Scotiabank to buy 20% stake in Chinese bank

HONG KONG — Bank of Nova Scotia said on Friday it will buy a near 20% stake in Bank of Guangzhou for about $719 million to expand its footprint in China, the latest to invest in a Chinese bank before its IPO.

Scotiabank expects the deal to add to earnings next year and for the deal to close by December this year, it said in a statement on Friday.

“Asia is a region of strategic importance for Scotiabank and enhancing our investment in China supports our long term growth strategy,” Scotiabank’s president and chief executive, Rick Waugh, said.

Bank of Guangzhou is not publicly listed, but is primarily government owned. It has been looking to list in Shanghai and last year invited bids from foreign investors for a 20% stake.

Many other foreign banks own the maximum permissible 20% stake in second-tier Chinese lenders. For example, Citigroup C.N owns about 20% of Guangdong Development Bank, while ANZ owns 20% of Bank of Tianjin and Shanghai Rural Commercial Bank.

The initial wave of foreign banks investing in Chinese lenders began with global names such as Bank of America and Goldman Sachs buying stakes in top players such as ICBC and China Construction Bank before their IPOs.

Since then, many of the foreign banks have begun unwinding their investments, typically for a hefty profit. For example, BofA made an after-tax gain of about US$3.3 billion when it sold half of its stake in China Construction Bank in August this year.

“The small-to-medium-sized Chinese banks are probably looking to learn from the business models of these foreign banks,” said Liu Qiao, a professor at Peking University’s Guanghua School of Management.

“The big foreign banks such as HSBC have already bought stakes in the big Chinese banks, so we may see more happening in the second-tier lenders now.”

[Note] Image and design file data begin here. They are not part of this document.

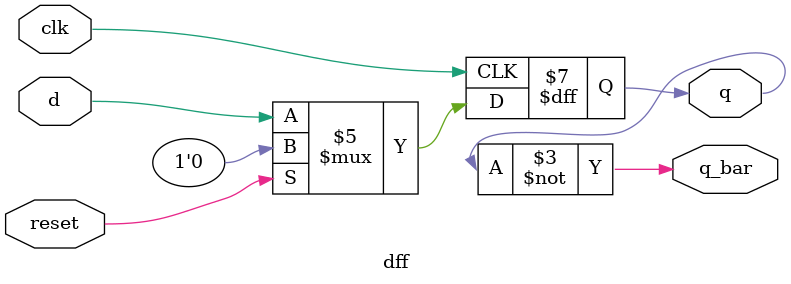
<source format=v>
module dff (
    input clk,
    input reset,     
    input d,
    output reg q,
    output q_bar
);
   always@(posedge clk)
   begin
   if(reset==1)
   q <= 0;
 else 
   q <= d;

   end
 assign q_bar= ~q; 
endmodule

</source>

Scotiabank’s move into China is also the latest foray by a Canadian bank into the world’s No.2 economy. Rival Bank of Montreal became the first Canadian bank to incorporate in China in November 2010 and has said it wants to focus on wealth management and trade financing.

The 127 foreign banks operating in China saw their overall market share rise to 1.83% in 2010 from 1.7% in 2009, with total aggregate assets of 1.7 trillion yuan, accounting firm PwC said in a report in June.